__What you have to do__.
Please count the lines of the records that contain the word "many", and give only that number.
[[ Source information open ]]
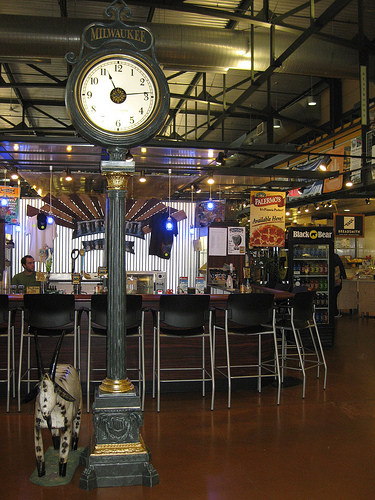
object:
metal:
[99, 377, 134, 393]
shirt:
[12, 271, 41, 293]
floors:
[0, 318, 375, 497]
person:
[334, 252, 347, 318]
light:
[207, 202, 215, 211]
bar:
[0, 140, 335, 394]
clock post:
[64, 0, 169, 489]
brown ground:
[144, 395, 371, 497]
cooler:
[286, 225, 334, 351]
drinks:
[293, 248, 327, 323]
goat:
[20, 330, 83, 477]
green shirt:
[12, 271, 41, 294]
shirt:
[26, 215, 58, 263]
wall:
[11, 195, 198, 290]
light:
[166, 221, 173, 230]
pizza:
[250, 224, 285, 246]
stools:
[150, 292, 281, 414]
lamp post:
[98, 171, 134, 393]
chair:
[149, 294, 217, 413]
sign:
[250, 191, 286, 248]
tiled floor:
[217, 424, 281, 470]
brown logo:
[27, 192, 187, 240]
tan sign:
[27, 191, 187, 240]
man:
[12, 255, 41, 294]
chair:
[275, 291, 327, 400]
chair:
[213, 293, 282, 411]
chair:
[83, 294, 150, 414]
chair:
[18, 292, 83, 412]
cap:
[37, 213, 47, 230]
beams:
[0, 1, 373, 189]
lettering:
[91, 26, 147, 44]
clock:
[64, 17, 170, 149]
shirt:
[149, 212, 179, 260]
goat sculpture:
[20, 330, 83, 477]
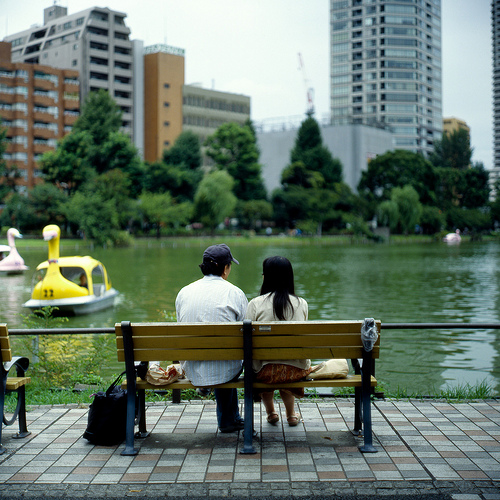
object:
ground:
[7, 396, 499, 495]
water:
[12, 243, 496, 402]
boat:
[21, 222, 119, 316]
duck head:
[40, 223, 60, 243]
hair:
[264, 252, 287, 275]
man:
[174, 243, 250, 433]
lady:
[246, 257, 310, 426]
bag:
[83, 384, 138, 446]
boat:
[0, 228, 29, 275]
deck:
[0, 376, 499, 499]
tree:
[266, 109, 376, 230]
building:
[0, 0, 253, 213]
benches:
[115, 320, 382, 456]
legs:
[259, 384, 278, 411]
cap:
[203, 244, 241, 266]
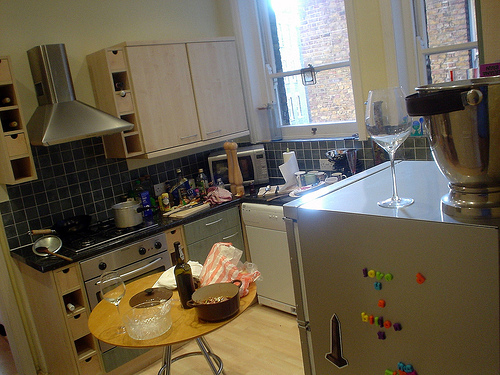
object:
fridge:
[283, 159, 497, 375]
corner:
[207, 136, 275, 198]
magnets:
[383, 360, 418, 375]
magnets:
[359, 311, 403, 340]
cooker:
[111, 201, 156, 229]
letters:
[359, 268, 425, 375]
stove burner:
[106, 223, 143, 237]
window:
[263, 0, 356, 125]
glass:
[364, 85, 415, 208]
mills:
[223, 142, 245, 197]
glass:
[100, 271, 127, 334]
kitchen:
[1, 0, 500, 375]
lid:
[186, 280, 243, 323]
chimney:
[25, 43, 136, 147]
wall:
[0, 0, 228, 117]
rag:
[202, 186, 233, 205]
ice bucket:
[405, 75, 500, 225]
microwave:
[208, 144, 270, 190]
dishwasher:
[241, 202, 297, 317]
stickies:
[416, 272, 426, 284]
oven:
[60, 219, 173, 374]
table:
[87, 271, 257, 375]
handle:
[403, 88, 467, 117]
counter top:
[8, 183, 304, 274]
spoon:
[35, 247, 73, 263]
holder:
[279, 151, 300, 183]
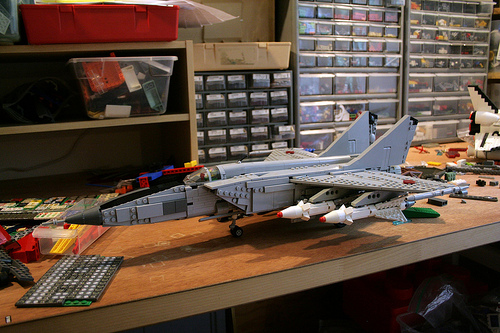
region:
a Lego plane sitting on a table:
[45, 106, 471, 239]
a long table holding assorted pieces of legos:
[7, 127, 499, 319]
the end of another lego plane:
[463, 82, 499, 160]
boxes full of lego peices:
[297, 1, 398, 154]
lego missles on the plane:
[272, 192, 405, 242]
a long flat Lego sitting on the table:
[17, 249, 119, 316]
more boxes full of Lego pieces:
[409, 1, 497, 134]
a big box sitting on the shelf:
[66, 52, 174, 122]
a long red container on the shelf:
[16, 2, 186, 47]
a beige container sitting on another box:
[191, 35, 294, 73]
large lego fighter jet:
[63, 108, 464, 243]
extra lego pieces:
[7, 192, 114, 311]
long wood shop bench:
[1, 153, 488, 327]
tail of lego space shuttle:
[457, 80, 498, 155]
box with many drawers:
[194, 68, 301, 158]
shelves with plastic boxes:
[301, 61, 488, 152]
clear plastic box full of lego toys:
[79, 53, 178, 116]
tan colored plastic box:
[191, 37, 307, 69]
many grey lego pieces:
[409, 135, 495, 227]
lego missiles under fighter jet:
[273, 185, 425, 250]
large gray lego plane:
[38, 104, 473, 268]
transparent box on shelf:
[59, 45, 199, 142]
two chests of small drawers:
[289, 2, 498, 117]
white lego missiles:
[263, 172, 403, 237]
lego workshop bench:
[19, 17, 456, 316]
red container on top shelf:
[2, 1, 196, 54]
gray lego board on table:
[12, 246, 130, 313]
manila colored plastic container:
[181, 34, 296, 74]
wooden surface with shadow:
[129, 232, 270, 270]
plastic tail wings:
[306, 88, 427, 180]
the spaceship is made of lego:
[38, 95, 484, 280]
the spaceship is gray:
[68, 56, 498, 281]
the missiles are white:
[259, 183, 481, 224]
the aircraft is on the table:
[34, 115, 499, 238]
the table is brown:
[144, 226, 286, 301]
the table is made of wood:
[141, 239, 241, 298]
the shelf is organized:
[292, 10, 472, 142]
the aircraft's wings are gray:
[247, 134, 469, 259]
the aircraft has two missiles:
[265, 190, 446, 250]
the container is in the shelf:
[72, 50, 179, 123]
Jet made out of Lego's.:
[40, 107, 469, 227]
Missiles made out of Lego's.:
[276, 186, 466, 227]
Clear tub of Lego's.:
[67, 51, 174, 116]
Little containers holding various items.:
[[ Source information closed ]]
[[ Source information open ]]
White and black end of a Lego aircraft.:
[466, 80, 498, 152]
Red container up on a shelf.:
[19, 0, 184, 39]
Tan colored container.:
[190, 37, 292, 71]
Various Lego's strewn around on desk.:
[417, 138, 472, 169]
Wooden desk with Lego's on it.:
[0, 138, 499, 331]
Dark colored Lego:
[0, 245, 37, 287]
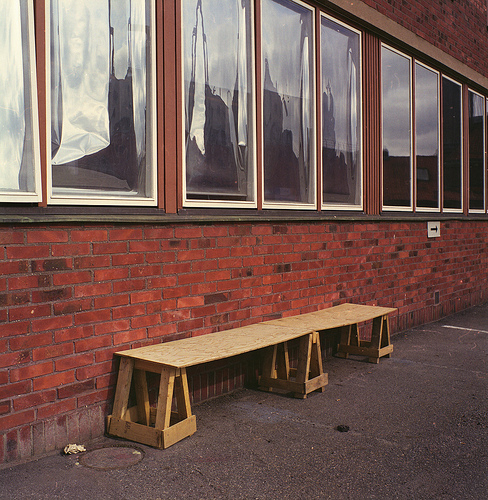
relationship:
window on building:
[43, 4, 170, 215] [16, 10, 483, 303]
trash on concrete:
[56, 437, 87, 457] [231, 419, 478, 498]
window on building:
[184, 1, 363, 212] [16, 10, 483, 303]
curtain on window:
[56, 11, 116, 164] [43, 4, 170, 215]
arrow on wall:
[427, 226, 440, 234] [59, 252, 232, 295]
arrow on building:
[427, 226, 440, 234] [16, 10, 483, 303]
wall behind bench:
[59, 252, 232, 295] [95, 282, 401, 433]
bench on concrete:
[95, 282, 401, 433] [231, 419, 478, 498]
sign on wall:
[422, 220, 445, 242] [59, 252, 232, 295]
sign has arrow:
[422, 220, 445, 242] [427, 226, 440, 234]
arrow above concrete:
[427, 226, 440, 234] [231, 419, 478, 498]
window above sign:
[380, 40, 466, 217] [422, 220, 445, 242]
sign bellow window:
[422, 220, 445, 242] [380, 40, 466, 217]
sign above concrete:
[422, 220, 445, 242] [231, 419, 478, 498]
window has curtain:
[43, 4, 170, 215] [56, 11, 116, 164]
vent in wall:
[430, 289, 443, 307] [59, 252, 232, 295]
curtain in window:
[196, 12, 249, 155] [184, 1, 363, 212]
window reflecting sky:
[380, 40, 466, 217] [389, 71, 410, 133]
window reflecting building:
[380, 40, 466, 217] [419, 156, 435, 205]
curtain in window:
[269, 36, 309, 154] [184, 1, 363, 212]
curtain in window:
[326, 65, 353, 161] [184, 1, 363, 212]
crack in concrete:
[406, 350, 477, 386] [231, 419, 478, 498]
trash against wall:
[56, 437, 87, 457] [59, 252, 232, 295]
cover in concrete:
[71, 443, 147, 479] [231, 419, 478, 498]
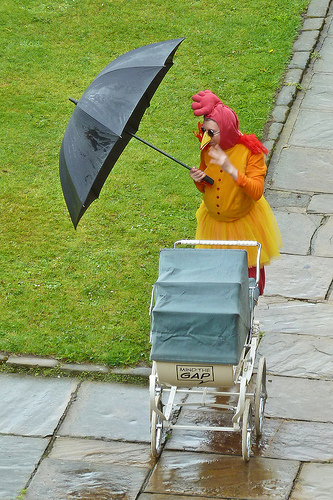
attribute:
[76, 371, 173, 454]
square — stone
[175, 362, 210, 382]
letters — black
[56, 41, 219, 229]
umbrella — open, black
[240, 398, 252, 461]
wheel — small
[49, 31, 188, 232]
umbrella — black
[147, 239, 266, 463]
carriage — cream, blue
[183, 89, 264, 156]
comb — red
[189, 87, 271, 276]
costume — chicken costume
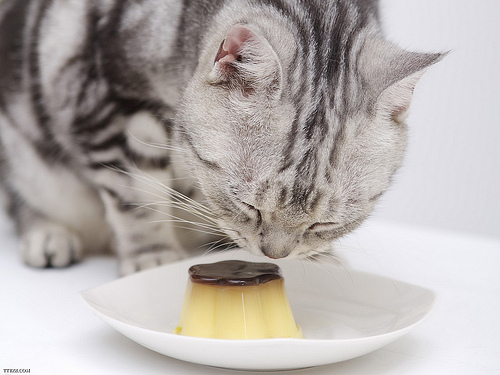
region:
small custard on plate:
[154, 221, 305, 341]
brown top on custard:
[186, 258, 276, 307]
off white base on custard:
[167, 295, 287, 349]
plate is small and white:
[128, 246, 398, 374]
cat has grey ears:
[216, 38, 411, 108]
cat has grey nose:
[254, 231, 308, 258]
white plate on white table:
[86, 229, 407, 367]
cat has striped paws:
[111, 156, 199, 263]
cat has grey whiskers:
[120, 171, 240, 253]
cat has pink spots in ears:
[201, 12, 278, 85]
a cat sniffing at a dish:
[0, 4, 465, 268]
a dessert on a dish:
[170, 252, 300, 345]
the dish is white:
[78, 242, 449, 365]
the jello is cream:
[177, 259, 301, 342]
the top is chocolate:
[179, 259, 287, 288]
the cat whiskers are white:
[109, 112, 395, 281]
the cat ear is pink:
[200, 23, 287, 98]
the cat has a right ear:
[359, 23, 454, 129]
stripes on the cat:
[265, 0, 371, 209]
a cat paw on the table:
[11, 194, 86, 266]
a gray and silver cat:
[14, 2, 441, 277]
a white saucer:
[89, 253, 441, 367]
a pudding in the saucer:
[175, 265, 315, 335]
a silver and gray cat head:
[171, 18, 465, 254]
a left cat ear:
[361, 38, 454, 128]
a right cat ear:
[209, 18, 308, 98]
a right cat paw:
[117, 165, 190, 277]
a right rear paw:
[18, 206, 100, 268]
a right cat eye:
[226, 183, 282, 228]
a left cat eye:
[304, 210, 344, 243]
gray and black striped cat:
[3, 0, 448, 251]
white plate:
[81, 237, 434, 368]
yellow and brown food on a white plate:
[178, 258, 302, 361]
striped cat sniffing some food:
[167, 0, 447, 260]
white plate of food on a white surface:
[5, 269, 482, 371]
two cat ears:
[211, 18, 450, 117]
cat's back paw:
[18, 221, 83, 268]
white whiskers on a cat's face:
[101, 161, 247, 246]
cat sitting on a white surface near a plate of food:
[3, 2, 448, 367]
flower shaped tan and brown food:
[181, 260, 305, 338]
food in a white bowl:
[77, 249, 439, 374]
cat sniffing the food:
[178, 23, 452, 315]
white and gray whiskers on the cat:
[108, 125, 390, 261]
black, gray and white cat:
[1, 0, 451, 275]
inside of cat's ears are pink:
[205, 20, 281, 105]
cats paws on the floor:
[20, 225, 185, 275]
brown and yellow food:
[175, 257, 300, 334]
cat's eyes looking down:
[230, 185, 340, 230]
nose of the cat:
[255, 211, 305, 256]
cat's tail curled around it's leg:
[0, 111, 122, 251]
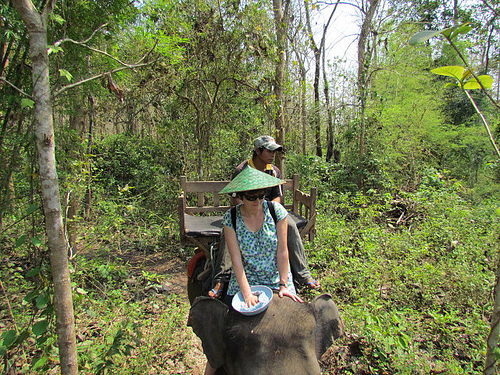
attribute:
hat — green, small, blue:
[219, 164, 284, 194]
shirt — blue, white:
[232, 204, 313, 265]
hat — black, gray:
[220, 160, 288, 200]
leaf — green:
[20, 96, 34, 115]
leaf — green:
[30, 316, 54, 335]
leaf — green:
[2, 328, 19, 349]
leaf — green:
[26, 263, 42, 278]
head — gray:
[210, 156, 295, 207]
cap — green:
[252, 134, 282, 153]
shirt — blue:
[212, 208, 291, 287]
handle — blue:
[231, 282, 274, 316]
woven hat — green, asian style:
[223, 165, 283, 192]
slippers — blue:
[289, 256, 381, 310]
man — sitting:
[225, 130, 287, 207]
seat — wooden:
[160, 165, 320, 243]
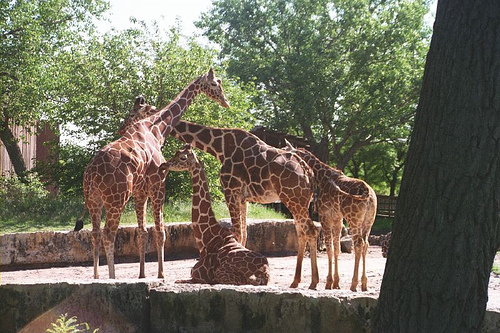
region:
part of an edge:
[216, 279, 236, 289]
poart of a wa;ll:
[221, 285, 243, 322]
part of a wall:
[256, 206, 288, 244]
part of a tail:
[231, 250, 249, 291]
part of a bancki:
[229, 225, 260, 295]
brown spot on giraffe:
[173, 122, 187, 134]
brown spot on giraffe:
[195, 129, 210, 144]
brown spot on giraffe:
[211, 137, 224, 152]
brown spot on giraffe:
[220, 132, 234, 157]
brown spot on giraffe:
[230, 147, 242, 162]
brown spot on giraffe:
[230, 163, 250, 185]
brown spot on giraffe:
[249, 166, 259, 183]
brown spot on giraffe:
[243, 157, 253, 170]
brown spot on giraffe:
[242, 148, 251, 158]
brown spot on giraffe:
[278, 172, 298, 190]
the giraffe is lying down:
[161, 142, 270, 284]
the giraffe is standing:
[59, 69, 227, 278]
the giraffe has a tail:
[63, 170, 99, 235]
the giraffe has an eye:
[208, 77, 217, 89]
[[ Source information closed ]]
[[ Source information open ]]
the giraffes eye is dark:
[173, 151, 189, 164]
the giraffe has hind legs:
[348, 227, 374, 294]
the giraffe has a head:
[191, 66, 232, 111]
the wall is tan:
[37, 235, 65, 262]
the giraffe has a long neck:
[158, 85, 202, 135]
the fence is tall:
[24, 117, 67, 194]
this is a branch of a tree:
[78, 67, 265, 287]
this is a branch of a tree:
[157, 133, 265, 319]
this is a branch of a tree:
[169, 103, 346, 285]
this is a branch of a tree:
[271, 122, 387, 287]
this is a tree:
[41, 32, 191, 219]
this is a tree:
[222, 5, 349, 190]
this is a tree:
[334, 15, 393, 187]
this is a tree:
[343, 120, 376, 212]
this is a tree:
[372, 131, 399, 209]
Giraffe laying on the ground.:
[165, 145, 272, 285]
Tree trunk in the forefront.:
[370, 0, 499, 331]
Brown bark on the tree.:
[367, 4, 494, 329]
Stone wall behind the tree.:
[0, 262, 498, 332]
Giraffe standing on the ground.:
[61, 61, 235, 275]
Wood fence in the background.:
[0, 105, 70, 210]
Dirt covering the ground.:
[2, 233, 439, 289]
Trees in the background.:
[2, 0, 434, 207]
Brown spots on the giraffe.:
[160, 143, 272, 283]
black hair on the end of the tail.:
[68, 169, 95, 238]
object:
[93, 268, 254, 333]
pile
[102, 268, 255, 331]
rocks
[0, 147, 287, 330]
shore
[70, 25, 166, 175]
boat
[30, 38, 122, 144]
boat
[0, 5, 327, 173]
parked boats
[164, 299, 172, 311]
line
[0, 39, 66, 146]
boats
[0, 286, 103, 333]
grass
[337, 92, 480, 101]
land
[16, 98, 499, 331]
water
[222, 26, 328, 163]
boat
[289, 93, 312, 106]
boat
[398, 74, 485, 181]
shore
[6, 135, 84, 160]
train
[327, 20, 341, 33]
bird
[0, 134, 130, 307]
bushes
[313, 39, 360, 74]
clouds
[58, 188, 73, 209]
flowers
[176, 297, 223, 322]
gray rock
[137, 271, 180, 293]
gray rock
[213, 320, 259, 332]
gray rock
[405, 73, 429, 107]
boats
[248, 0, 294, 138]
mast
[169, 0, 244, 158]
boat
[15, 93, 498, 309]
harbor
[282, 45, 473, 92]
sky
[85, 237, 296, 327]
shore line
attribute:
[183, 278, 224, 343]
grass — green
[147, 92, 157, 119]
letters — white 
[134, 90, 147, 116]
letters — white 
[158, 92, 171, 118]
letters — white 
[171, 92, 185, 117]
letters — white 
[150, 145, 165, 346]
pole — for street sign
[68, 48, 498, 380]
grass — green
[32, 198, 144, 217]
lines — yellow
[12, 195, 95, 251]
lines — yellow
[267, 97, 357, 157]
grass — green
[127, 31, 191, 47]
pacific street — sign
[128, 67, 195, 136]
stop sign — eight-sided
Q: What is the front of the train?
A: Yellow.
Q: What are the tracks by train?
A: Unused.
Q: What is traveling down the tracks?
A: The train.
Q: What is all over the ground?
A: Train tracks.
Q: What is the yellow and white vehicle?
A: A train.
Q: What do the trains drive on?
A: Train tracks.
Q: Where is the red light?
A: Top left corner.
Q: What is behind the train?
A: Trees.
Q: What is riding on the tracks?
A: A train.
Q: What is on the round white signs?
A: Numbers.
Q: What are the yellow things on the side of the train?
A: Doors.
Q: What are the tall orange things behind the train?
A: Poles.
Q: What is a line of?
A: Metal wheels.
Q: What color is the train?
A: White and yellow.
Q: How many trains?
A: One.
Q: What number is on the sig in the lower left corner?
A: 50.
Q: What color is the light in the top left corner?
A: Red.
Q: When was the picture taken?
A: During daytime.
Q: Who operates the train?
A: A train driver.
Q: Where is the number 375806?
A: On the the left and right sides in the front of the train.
[[ Source information closed ]]
__Answer below__.
3